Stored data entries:
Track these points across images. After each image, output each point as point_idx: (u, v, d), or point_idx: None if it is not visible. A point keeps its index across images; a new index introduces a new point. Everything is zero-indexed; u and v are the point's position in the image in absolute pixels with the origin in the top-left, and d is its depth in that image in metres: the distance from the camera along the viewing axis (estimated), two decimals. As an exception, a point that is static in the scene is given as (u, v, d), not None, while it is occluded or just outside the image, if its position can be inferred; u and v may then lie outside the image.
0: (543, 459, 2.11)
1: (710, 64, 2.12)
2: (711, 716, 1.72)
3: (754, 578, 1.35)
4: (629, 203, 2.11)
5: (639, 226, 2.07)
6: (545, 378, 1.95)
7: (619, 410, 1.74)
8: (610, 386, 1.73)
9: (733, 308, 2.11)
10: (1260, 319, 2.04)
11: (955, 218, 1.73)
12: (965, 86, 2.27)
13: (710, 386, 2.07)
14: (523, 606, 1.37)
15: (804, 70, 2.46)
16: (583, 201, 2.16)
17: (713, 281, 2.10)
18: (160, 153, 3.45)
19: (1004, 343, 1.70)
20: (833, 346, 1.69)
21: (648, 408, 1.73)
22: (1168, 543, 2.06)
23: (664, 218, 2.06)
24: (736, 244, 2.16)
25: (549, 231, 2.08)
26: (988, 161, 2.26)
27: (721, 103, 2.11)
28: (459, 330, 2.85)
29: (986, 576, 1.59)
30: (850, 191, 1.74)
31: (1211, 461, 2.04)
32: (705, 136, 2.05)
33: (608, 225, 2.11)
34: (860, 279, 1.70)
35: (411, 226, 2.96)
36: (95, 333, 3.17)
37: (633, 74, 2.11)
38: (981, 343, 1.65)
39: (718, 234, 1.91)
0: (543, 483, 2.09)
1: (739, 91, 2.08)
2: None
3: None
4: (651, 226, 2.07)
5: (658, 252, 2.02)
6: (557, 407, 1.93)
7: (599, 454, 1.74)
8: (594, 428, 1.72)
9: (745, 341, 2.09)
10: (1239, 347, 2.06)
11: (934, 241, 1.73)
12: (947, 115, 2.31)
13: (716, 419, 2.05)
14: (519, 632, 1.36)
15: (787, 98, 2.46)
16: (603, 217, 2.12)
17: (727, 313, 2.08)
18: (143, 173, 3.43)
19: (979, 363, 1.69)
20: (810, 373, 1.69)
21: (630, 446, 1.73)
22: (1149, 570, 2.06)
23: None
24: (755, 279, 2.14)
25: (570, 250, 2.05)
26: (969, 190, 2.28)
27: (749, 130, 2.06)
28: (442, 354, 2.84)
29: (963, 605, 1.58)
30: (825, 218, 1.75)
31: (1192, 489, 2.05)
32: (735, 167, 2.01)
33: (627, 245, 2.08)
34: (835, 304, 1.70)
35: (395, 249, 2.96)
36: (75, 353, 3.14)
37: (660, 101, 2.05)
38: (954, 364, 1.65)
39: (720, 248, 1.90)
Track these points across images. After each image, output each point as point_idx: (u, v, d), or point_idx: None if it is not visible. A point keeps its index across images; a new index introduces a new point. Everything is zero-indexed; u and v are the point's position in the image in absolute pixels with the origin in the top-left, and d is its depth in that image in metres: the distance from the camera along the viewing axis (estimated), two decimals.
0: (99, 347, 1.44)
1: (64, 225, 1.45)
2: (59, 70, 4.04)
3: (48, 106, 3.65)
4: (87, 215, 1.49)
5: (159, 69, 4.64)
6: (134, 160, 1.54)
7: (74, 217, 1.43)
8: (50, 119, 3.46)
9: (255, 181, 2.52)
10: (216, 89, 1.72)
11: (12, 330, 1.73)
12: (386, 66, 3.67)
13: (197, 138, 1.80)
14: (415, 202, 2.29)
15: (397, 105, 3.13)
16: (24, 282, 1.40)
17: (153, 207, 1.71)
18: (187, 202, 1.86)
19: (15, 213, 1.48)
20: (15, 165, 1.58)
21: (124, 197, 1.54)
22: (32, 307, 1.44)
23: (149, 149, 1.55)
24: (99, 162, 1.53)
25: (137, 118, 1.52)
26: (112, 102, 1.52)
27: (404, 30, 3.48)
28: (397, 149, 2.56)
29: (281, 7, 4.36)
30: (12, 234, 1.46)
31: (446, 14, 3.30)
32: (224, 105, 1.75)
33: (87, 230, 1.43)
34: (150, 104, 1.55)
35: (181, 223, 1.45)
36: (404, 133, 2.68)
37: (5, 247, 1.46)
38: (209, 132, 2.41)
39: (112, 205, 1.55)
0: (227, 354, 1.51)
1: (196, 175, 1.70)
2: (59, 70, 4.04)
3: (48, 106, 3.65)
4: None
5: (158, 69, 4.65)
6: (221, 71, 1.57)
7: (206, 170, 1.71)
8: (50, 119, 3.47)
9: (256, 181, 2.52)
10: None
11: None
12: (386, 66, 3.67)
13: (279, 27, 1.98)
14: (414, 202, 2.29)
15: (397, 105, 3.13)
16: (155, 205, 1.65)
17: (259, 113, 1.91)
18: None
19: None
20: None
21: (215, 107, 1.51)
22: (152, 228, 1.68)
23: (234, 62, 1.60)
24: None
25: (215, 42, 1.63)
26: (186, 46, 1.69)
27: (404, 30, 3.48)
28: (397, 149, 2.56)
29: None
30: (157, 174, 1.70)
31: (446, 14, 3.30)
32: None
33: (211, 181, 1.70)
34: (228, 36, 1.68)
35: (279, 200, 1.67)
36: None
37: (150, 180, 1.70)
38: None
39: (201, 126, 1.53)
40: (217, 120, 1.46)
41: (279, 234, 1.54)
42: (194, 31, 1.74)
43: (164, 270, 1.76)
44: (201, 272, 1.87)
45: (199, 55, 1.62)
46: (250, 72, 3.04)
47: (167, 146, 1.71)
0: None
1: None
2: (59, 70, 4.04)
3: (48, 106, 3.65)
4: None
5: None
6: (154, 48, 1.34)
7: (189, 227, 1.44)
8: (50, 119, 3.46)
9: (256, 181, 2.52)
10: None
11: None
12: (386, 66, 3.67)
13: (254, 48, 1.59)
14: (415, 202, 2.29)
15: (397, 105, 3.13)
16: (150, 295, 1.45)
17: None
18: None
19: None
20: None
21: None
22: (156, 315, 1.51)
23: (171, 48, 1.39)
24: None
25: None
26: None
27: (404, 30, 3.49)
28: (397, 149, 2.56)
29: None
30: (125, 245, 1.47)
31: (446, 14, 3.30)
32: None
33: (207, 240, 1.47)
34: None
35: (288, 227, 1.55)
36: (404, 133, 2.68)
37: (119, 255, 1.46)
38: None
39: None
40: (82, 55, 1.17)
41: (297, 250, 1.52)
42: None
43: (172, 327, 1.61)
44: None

* DIRECTIONS *
Please report every line among the entries that includes "absolute".

* RESPONSE AREA *
Track these points across images. After each image, output each point as point_idx: (u, v, d), or point_idx: None if it is not visible. A point keeps its index across images; a new index introduces a new point. Everything is zero-indexed; u and v are the point's position in the image in absolute pixels with the origin in the top-left, and d is its depth in that image in metres: the distance from the camera along the viewing axis (estimated), two decimals. As an exception, a point that is static in the scene is given as (u, v, d), not None, while it is occluded or just outside the image, if its position can be inferred; u and v may then lie outside the image.
Track these points across images. After each image, output each point as point_idx: (u, v, d), or point_idx: None if it is not visible. A point keeps its index across images; a new index introduces a new point. Everything is zero-indexed; u and v are the point's position in the image in absolute pixels with the origin in the top-left, and d is its depth in that image in metres: the distance from the camera along the viewing axis (estimated), two decimals.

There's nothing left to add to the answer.